How Marketing Strategies has to Change for Globalisation
Over the past decade, the world has changed dramatically and along with its marketing strategies. Globalisation by no means is a new phenomenon and some may argue that the Mongols in Asia were responsible for international trade and influence. Others believe the World Wars drew the globe together economically. Whether you think the expansion began in the 13th Century or the 20th, one thing is certain: The era of digital technologies has drastically bought the world a lot closer together and a whole lot quicker.
With the race towards worldwide coverage and the demand for increased revenue, we are seeing all sort of business in all sizes turning to package software for their selling solution for quicker, scalable and affordable expansion. Plus, these types of platforms also offer localisation including integration with translation services, multiple language options and a variety of payment methods. Closing the gap between worlds even more.
But is this enough?
If you’re thinking about expanding your business footprint globally, starting with a platform makes sense, but this will only get you so far.
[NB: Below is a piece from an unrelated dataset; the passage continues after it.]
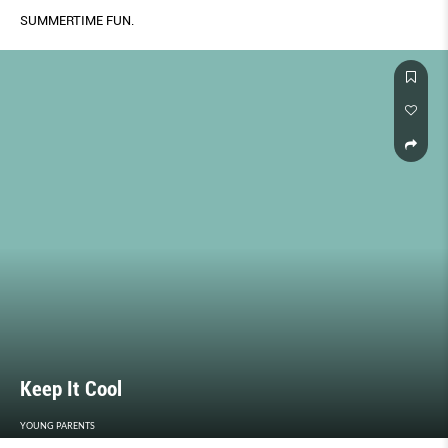
SUMMERTIME FUN.
Keep It Cool
YOUNG PARENTS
It’s the marketing strategies and experiences you execute that could result in a 10% lift in sales. Realise that your international consumers expect similar service and personalisation as if they would buy from a local store down the road. These consumers are not interested in re-hashed experiences. A business’s digital experience cannot be one-size-fits-all or even one-size-fits-all-with-a-language-selector.
In order to resonate with your international consumers, marketing strategies and experience must be addressed if going global is an important factor in your business mode./plan.
Here are the top three key marketing strategies elements you should focus on to prepare your business for the world.
1) Content/Catalog Localisation
Most businesses opt for a time and cost efficient language translation programmes, taking content from the English site and translating it for the global audience. You could do this—but are you sure about that?
Language is extremely nuanced. Not all cultures use irony, sarcasm, figurative language or double meanings. Language is changing rapidly at the influence of trends that don’t necessarily translate.
Until AI tech is able to better understand and translate nuance in languages, it’s imperative that a human has final editing rights. An automatic word for word translations just won’t cut it.
2) User Flows
Local or global, the goal is the same: Enable your customer. This means you have to understand and appreciate your consumer’s behaviours and motivations in order to cater to the difference in experiences and remove any obstacles of enablement. Consider Indian shoppers who often favour cash on delivery and don’t require payment processing as part of their experience. Or Chinese shoppers who like to learn more before a purchase and prefer to browse content rather than a Western search-and-find-as-soon-as-possible preference. Or European shoppers who like buying online, but prefer to pick up in store as they still enjoy spending time in the physical store
Understanding the differences will require some research and doing your homework of cultural tastes, blended with user data to speak to the fancy of each one of your unique customers.
3) Operations Process
The relationship with your customer shouldn’t end with a confirmation message or even a shipping notice. Brands need to understand that the customer experience will continue as long as there is an experience. And the experience is not the same globally. I personally prefer and love my Amazon Prime and its one- or two-day shipping. In that short window of time (between click to order and a package delivery notification), there’s not a lot of additional engagement necessary. Customers in Ghana, however, wait for 12–22 business days for their expedited (not standard) shipping to be delivered. A lot of conversation, engagement and, potentially, additional transactions can happen in the month they wait for the initial delivery.
One size does not fit all, and if you expect your business to succeed in globalisation, it’s important to invest in more than a technical platform. Understand your customers, understand their culture and behaviour to create something that enables unique experiences.